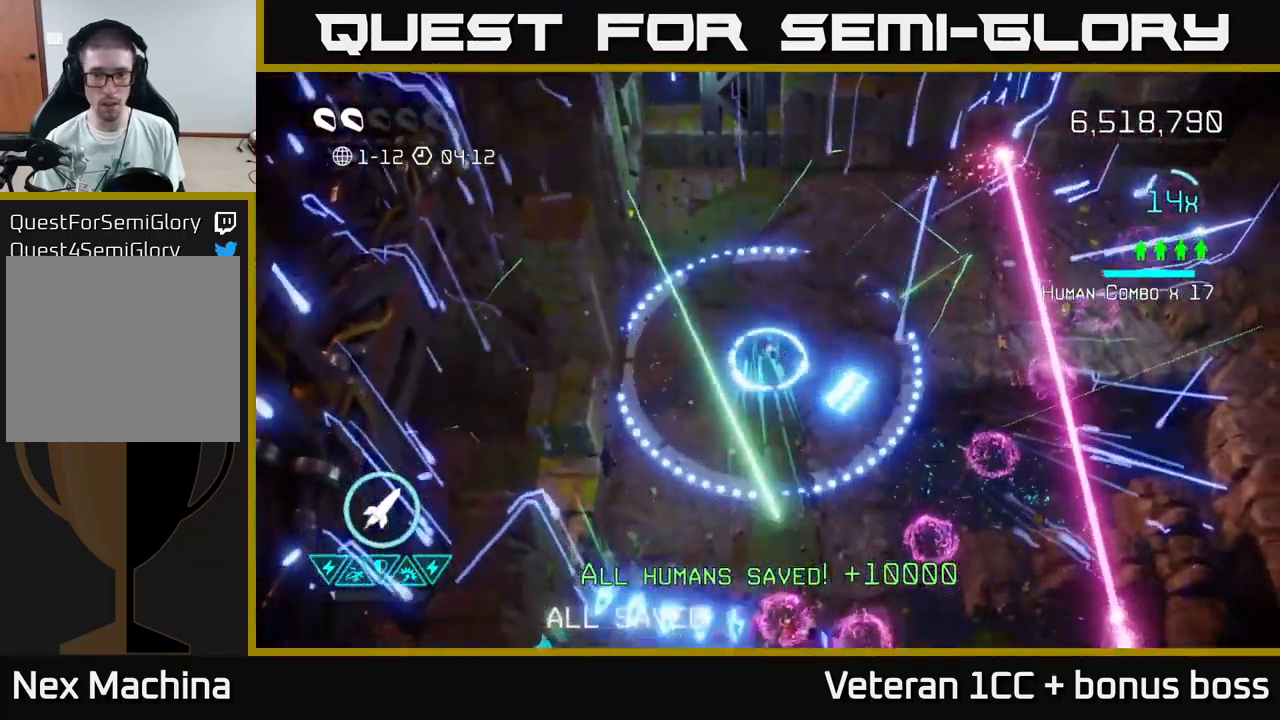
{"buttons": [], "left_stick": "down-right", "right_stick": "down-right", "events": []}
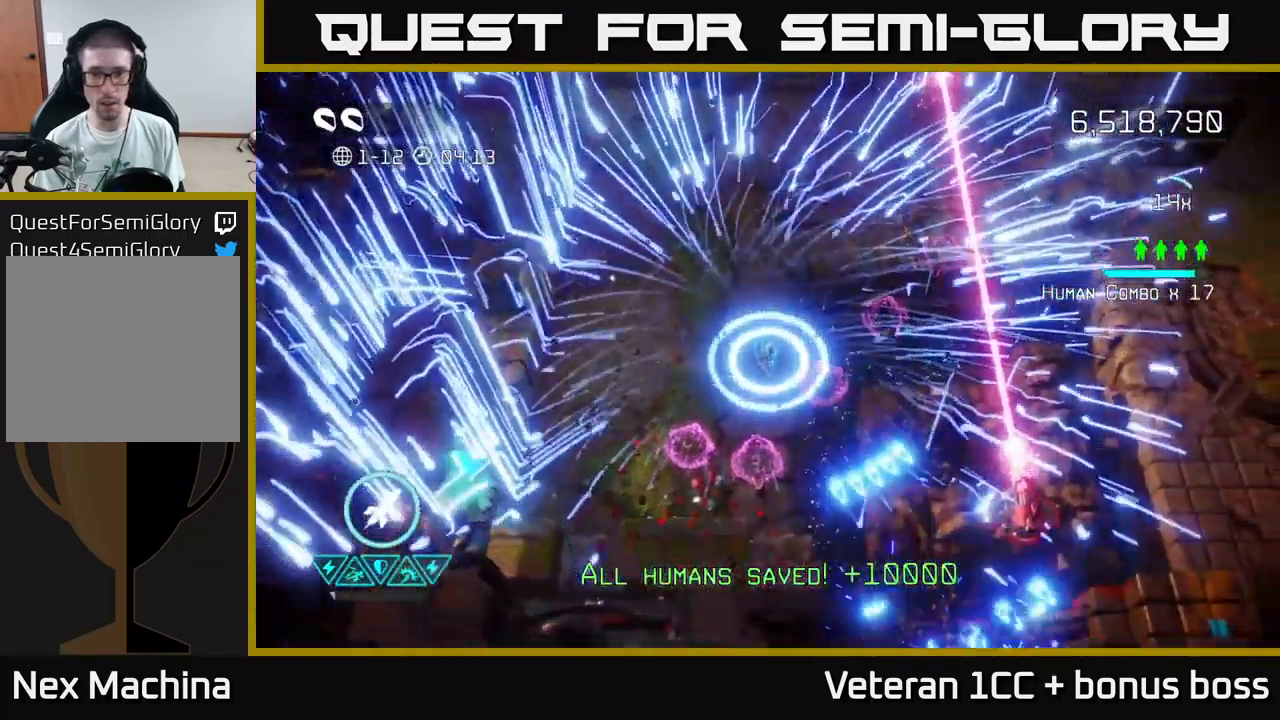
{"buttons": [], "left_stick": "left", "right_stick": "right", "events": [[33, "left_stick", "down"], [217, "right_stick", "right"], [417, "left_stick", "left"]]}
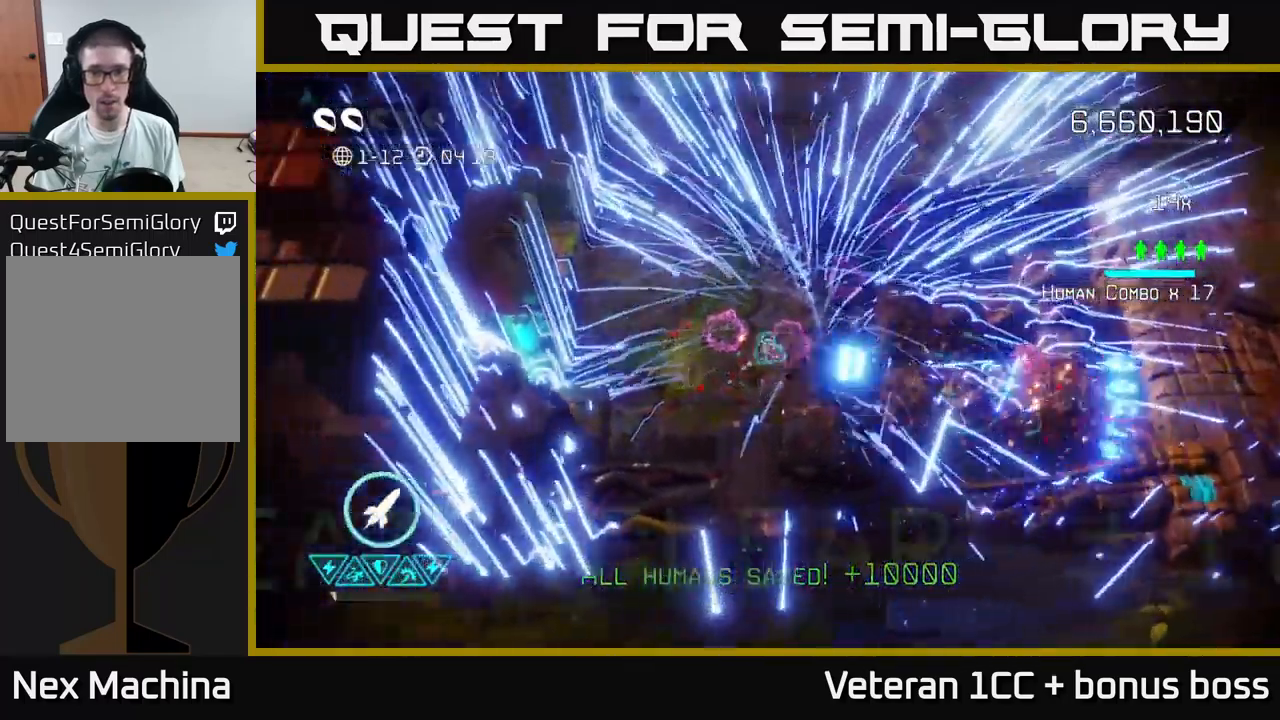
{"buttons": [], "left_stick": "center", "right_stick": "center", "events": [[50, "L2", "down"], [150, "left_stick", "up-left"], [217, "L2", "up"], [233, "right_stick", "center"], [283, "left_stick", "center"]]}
##########
**WHAT IS BEING ASKED**
The data must be reproduced exactly, and no picture may appear in the copy.

**EXERCISE SOLUTION**
{"buttons": [], "left_stick": "down-right", "right_stick": "down-right", "events": []}
{"buttons": [], "left_stick": "left", "right_stick": "right", "events": [[33, "left_stick", "down"], [217, "right_stick", "right"], [417, "left_stick", "left"]]}
{"buttons": [], "left_stick": "center", "right_stick": "center", "events": [[50, "L2", "down"], [150, "left_stick", "up-left"], [217, "L2", "up"], [233, "right_stick", "center"], [283, "left_stick", "center"]]}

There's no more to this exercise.